We. Are All. That Is Pizza.

(Heavy sigh)

So as I sit here daydreaming about the amazing grilled wonder of delight we had for lunch today, and scarf down a bowl of Moose Tracks laced with birthday/wedding/Half Marathon PR/Decorated Christmas Tree cupcakes – because what kind of friend would I be if I didn’t virtually celebrate these momentous occasions – I have to formulate a game plan.  So here it is:

1. Eat less crap.

Yeah.  That’s pretty much it.  I can probably stand to get the dupa to the gym more as well.  I just don’t want to go there too much.  I go too often, I inevitably end up getting annoyed with someone, and my little hour of sweaty, heart-pumping bliss becomes a hellacious nightmare of barely controlled insanity.  Due to the likes of the guy who insists on doing arm circles on the recumbent bike next to me and barely missing taking out the left side of my skull, or the woman who REALLY needs to try a stronger deodorant.  REALLY.

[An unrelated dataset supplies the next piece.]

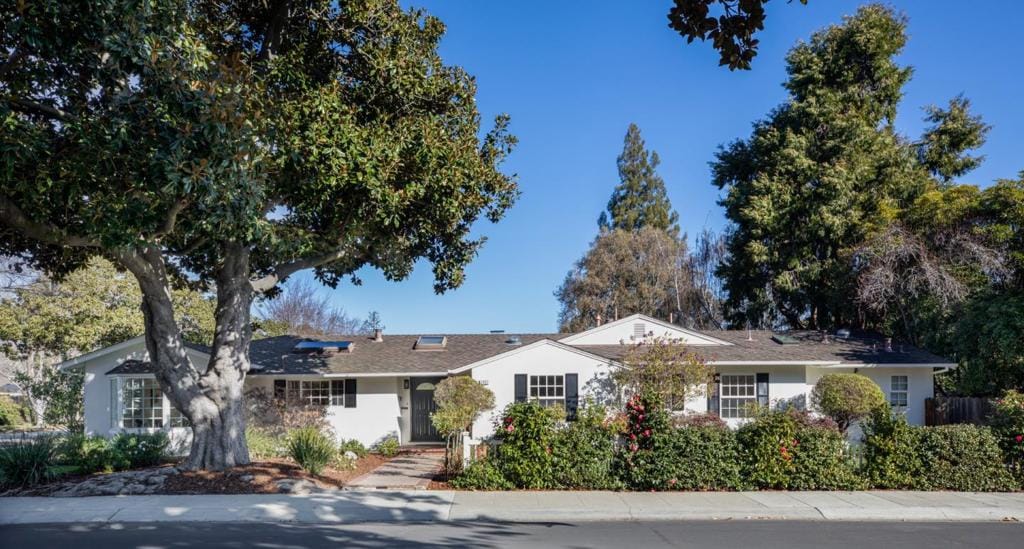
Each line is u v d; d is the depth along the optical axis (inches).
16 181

So if there’s any magical weight-loss/smaller-jean-size pixie dust out there in the great void, please feel free to float this way.  Or north.  Way, way, WAY north.  Anywhere between the east coast and the frozen Canadian Tundra will work.  Thanks.  Appreciate it.

pixie dust

 

Enjoy the ride.

Anyone taking on a new eating challenge?  Do you find the irony in the timing of me trying not to eat all the crap at this particular time of year?  How do you keep your weight under control if you can’t run?  Do you think the fact that Moose Tracks is the world’s most perfect ice cream is a conspiracy?